WHAT YOU SHOULD DO —
Using the ECOLAS text below, answer each question:
(a) Which process started the reforms whose undergraduate issues ECOLAS proposes to address?
(b) Who sits on the Executive Board alongside the three founders?
(c) What three things is the Board responsible for with respect to projects undertaken?

STUDY TEXT —
+ + + + +

The European Consortium of Liberal Arts and Sciences, or ECOLAS, is a non-governmental educational consulting group based in Europe, that proposes to address key issues associated with undergraduate education as a consequence of the reforms initiated by the Bologna Process.  It was founded by three international educators, Samuel Abraham, President and Rector of the Bratislava International School of Liberal Arts (Slovakia), Hans Adriaansens, Dean of Roosevelt Academy (Netherlands), and Laurent Boetsch, President Emeritus of European College of Liberal Arts, Berlin (Germany).

Mission

The mission of ECOLAS is to work within the sphere of European undergraduate education to foster and disseminate good practices essential to nurturing the ideals and skills necessary for lifelong learning and good citizenship that are embedded in the educational tradition of the liberal arts and sciences.

Organization

The consortium is a voluntary association headed by an Executive Board formed by the three founders and Jochen Fried of the Salzburg Global Seminar.  The Board is responsible for the overall supervision, implementation and evaluation of projects undertaken.  ECOLAS Associates are a team of international educational experts who work in association with the consortium and who are assigned to projects depending on their particular areas of expertise and experience.  Each is committed to the values of liberal education and to the overall mission of ECOLAS.  Partner Institutions will serve as successful and appropriate programme models, host consortium conferences and seminars, and help to provide future trainers and advisors for subsequent projects.

+ + + + +

SUPPLIED DATA —
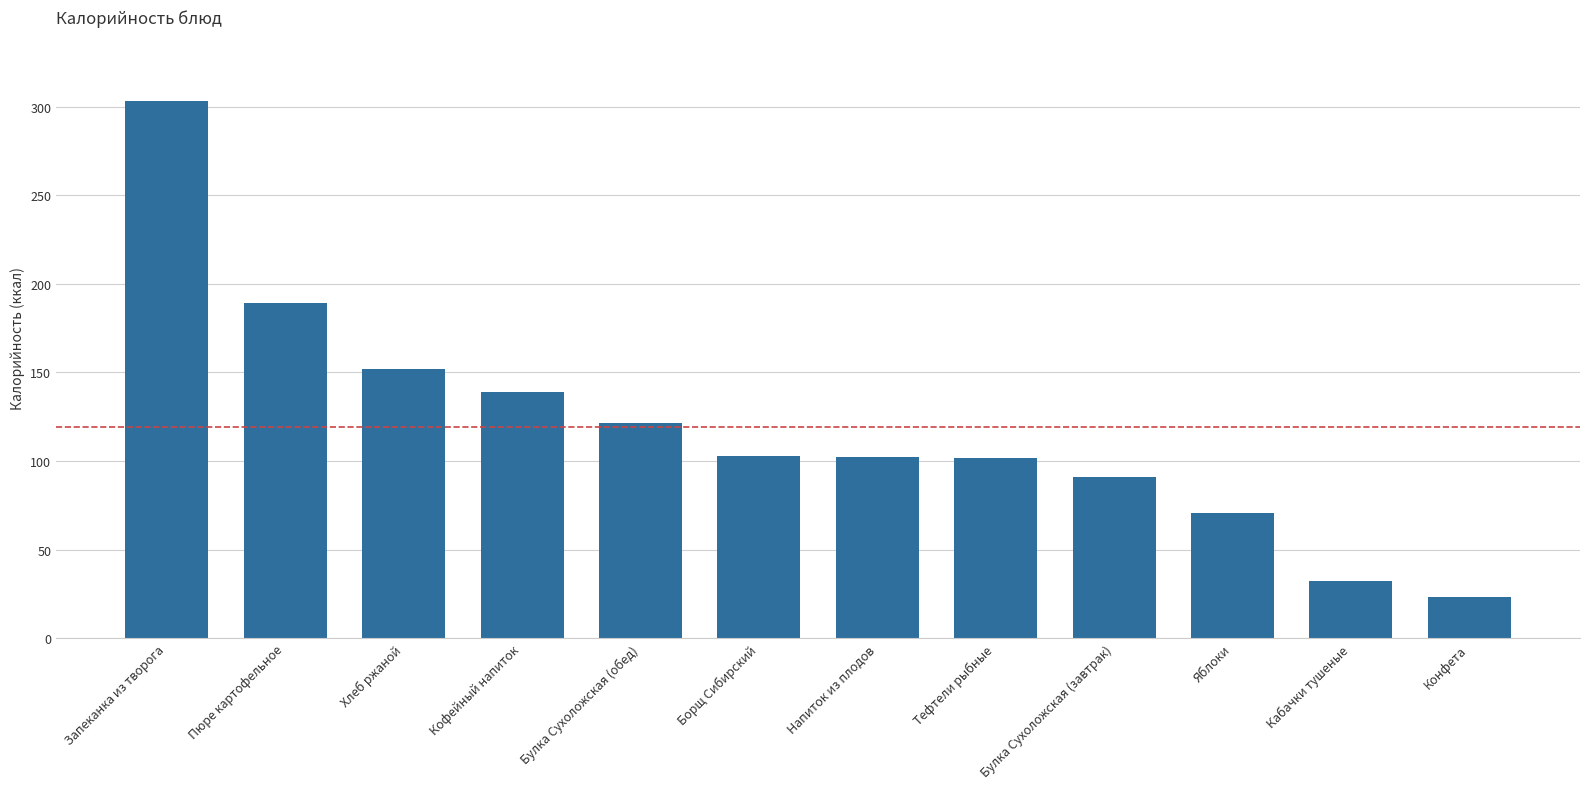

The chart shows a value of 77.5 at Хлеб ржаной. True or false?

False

+ + + + +

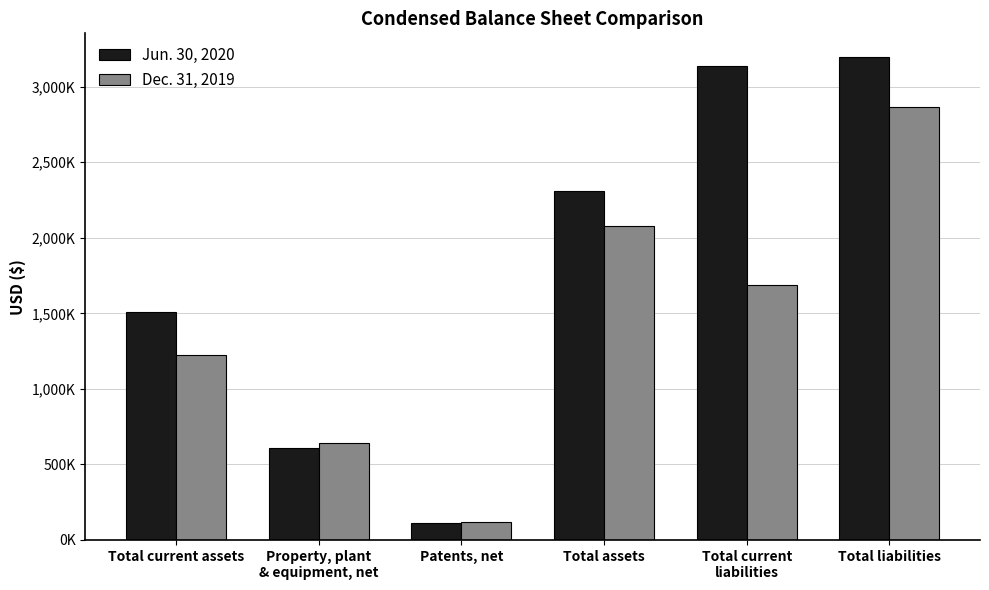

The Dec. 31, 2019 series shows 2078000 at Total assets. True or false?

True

+ + + + +

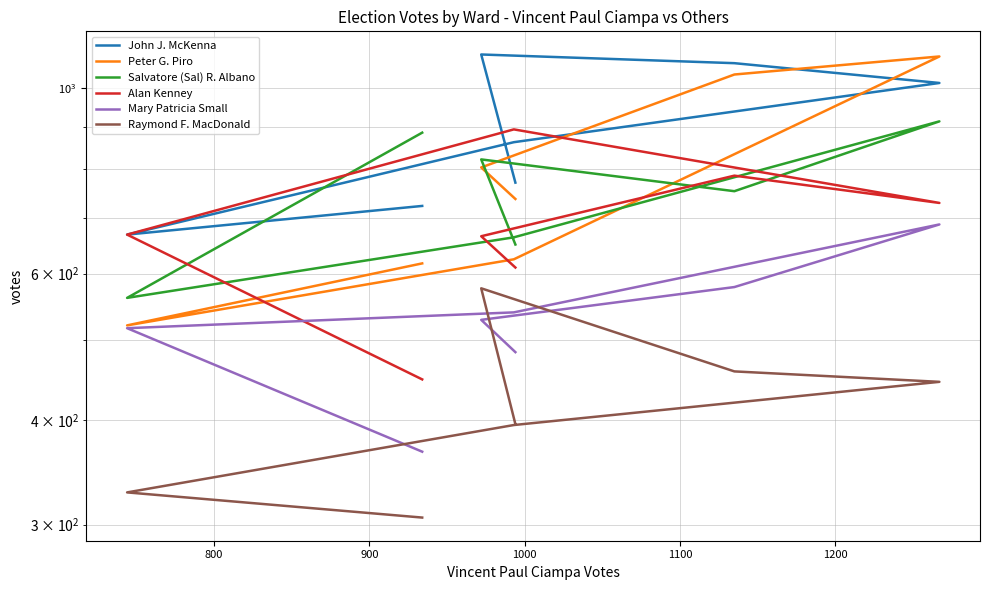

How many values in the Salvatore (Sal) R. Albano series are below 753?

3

+ + + + +

RESPONSE TO THIS EXERCISE —
(a) The Bologna Process.
(b) Jochen Fried of the Salzburg Global Seminar.
(c) Their overall supervision, implementation and evaluation.